Due on Github 23:59 Wednesday 20 September
- Expand our Deep Reinforcement Learning toolkit to enable continuous control for robotics.
- Improve our understanding of Actor/Critic methods
- Get some experience using the new IsaacGym DRL / simulator from NVIDIA, if available
Option #1 (for those without a GPU)
If your computer doesn’t have a GPU, find an example of Actor/Critic learning in PyTorch / Gymnasium that you can run on your computer. As we’ve done before with Taxi, once you have the example running, make sure that you have a training / testing phase; or, even better, a training script that saves the trained network, and a testing script that loads and runs it.

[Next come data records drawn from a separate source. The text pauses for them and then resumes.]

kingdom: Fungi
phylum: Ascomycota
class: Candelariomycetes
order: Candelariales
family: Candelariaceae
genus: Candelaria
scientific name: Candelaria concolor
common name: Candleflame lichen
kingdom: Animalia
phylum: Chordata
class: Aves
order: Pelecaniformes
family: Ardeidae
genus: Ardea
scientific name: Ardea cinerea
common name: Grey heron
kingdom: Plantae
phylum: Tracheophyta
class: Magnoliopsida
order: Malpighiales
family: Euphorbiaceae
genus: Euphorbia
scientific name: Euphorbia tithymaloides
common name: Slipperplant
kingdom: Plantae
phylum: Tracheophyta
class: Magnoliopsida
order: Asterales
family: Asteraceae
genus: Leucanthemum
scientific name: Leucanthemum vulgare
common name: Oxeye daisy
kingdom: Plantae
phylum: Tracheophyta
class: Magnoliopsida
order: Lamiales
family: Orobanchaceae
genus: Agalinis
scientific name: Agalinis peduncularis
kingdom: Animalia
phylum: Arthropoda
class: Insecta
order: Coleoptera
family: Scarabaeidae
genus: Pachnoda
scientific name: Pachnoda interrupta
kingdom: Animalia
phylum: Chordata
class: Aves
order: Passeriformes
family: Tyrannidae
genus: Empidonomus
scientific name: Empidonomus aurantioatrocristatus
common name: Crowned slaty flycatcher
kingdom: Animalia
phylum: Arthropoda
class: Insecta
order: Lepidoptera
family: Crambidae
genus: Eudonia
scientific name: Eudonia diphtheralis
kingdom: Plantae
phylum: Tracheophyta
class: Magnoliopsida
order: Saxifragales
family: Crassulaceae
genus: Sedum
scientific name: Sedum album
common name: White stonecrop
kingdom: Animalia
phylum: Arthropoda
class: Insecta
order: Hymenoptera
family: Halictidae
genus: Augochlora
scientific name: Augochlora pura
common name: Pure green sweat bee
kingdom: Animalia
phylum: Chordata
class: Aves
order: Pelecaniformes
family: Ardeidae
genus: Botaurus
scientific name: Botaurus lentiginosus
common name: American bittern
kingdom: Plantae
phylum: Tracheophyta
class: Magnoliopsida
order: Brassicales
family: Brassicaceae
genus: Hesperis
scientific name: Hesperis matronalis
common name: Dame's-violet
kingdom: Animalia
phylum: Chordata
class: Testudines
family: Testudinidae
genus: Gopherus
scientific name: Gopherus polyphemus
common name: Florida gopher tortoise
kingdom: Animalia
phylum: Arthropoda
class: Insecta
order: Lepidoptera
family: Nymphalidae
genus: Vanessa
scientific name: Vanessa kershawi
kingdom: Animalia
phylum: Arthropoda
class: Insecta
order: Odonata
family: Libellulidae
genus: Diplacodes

You can submit your program as a Python script or scripts that I should be able to run on my computer.
If you want to try an example that already works, here is my fork of a repository that uses the PPO algorithm to learn Pendulum-v1. Running pendulum_train.py will save the actor and critic network weights. Can you write a pendulum_test.py script to play the game using the actor network?
Option #2 (for those with a GPU)
First, make sure that Isaac Gym is installed on your computer. I wasn’t able to do the installation on my computer at work, so if you have trouble with this option, I would just switch to Option #1, because I won’t be able to help you with Isaac issues.
Next, install the Isaac Gym environments as follows:
git clone https://github.com/NVIDIA-Omniverse/IsaacGymEnvs cd IsaacGymEnvs
pip3 install -e . python3 train.py
That last command will train your ants in real time with rendering, which as we know can slow things down dramatically. Fortunately Isaac Gym also allows “headless” (no-render) training, as described in the instructions for the repository you just cloned. Use headless training to train your ants this time; then follow the directions for running the train.py program again to show your training results. Because headless training is supposed to stop automatically with decent performance, none of the ants should stumble or tip over now.
Being able to train up a swarm of ants in under a minute is pretty cool, but just how much of an improvement are we getting with Isaac Gym over pytorch by itself (i.e., the td3-learn program from earlier)? To address this question scientifically, we’d like to compare performance on the same environment. Looking over the list of environments (tasks) in Isaac Gym showed that although Isaac Gym currently has far fewer built-in environments than the ones in the table from OpenAI Gym , both platforms appear to have the familiar Cartpole. Looking at the code for Isaac Gym’s Cartpole implementation, however, I began to doubt that it was the same as either of the Cartpole environments (v0 or v1) from OpenAI. Can you spot the difference(s)? As usual, try to start with the obvious.
What to turn in to github
For option #1 (no GPU), just turn in a script (or two) that I can run.
For option #2 (Isaac Gym), turn in the following: (a) your Ant.pth file; (b) a README.md or little PDF writeup describing how the Isaac Gym cartpole reward and action space differ from the Cartpole-v1 that we used in our previous assignment.